Excerpted data: Begin

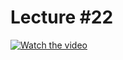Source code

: # Lecture #22

[![Watch the video](https://img.youtube.com/vi/83xl7KdN5yw/0.jpg)](https://www.youtube.com/watch?v=83xl7KdN5yw&list=PL-h0BZdG_K4mfItKR5nUChmnuus-q-Tbc&index=22)
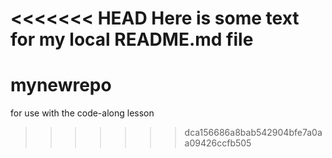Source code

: <<<<<<< HEAD
Here is some text for my local README.md file
=======
# mynewrepo
for use with the code-along lesson
>>>>>>> dca156686a8bab542904bfe7a0aa09426ccfb505
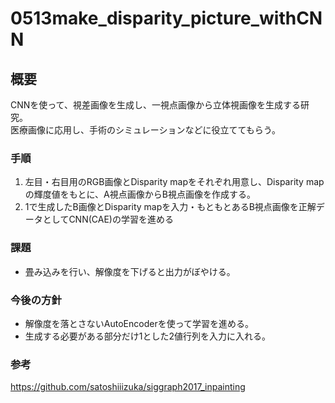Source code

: # 0513make_disparity_picture_withCNN

## 概要
CNNを使って、視差画像を生成し、一視点画像から立体視画像を生成する研究。<br>
医療画像に応用し、手術のシミュレーションなどに役立ててもらう。

### 手順
1. 左目・右目用のRGB画像とDisparity mapをそれぞれ用意し、Disparity mapの輝度値をもとに、A視点画像からB視点画像を作成する。<br>
2. 1で生成したB画像とDisparity mapを入力・もともとあるB視点画像を正解データとしてCNN(CAE)の学習を進める

### 課題
- 畳み込みを行い、解像度を下げると出力がぼやける。

### 今後の方針
- 解像度を落とさないAutoEncoderを使って学習を進める。
- 生成する必要がある部分だけ1とした2値行列を入力に入れる。

### 参考  
https://github.com/satoshiiizuka/siggraph2017_inpainting
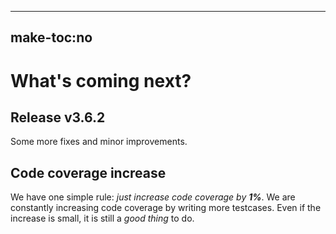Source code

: -----
make-toc:no
-----
# What's coming next?

## Release v3.6.2

Some more fixes and minor improvements.


## Code coverage increase

We have one simple rule: _just increase code coverage by **1%**_.
We are constantly increasing code coverage by writing more testcases.
Even if the increase is small, it is still a _good thing_ to do.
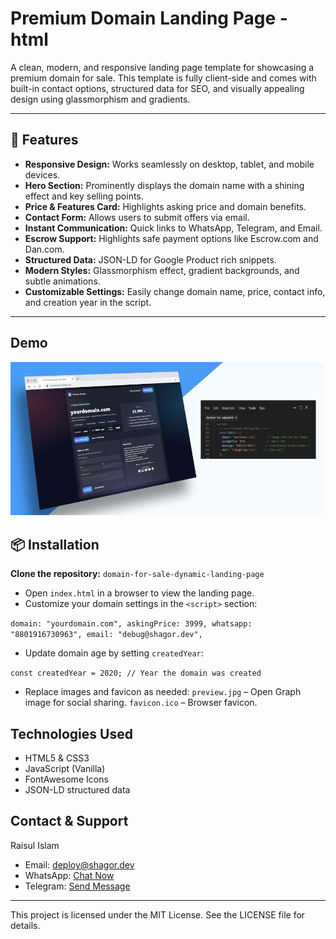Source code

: # Premium Domain Landing Page - html

A clean, modern, and responsive landing page template for showcasing a premium domain for sale. This template is fully client-side and comes with built-in contact options, structured data for SEO, and visually appealing design using glassmorphism and gradients.

---

## 🚀 Features
- **Responsive Design:** Works seamlessly on desktop, tablet, and mobile devices.  
- **Hero Section:** Prominently displays the domain name with a shining effect and key selling points.  
- **Price & Features Card:** Highlights asking price and domain benefits.  
- **Contact Form:** Allows users to submit offers via email.  
- **Instant Communication:** Quick links to WhatsApp, Telegram, and Email.  
- **Escrow Support:** Highlights safe payment options like Escrow.com and Dan.com.  
- **Structured Data:** JSON-LD for Google Product rich snippets.  
- **Modern Styles:** Glassmorphism effect, gradient backgrounds, and subtle animations.  
- **Customizable Settings:** Easily change domain name, price, contact info, and creation year in the script.

---

## Demo
![Preview](mockup.jpg)

## 📦 Installation
**Clone the repository:** `domain-for-sale-dynamic-landing-page`
- Open `index.html` in a browser to view the landing page.
- Customize your domain settings in the `<script>` section:

`domain: "yourdomain.com",
  askingPrice: 3999,
  whatsapp: "8801916730963",
  email: "debug@shagor.dev",`
- Update domain age by setting `createdYear`:

`const createdYear = 2020; // Year the domain was created`
- Replace images and favicon as needed: `preview.jpg` – Open Graph image for social sharing. `favicon.ico` – Browser favicon.

## Technologies Used
- HTML5 & CSS3
- JavaScript (Vanilla)
- FontAwesome Icons
- JSON-LD structured data

## Contact & Support
Raisul Islam
- Email: deploy@shagor.dev
- WhatsApp: [Chat Now](https://api.whatsapp.com/message/5VQWI3F5ZF4PD1)
- Telegram: [Send Message](https://t.me/shagor447)

---

This project is licensed under the MIT License. See the LICENSE file for details.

Excerpted data: End

Task to carry out: In the records above, retype exactly the lines from the one with "## Technologies Used" through the last one.

Solution to this task:
## Technologies Used
- HTML5 & CSS3
- JavaScript (Vanilla)
- FontAwesome Icons
- JSON-LD structured data

## Contact & Support
Raisul Islam
- Email: deploy@shagor.dev
- WhatsApp: [Chat Now](https://api.whatsapp.com/message/5VQWI3F5ZF4PD1)
- Telegram: [Send Message](https://t.me/shagor447)

---

This project is licensed under the MIT License. See the LICENSE file for details.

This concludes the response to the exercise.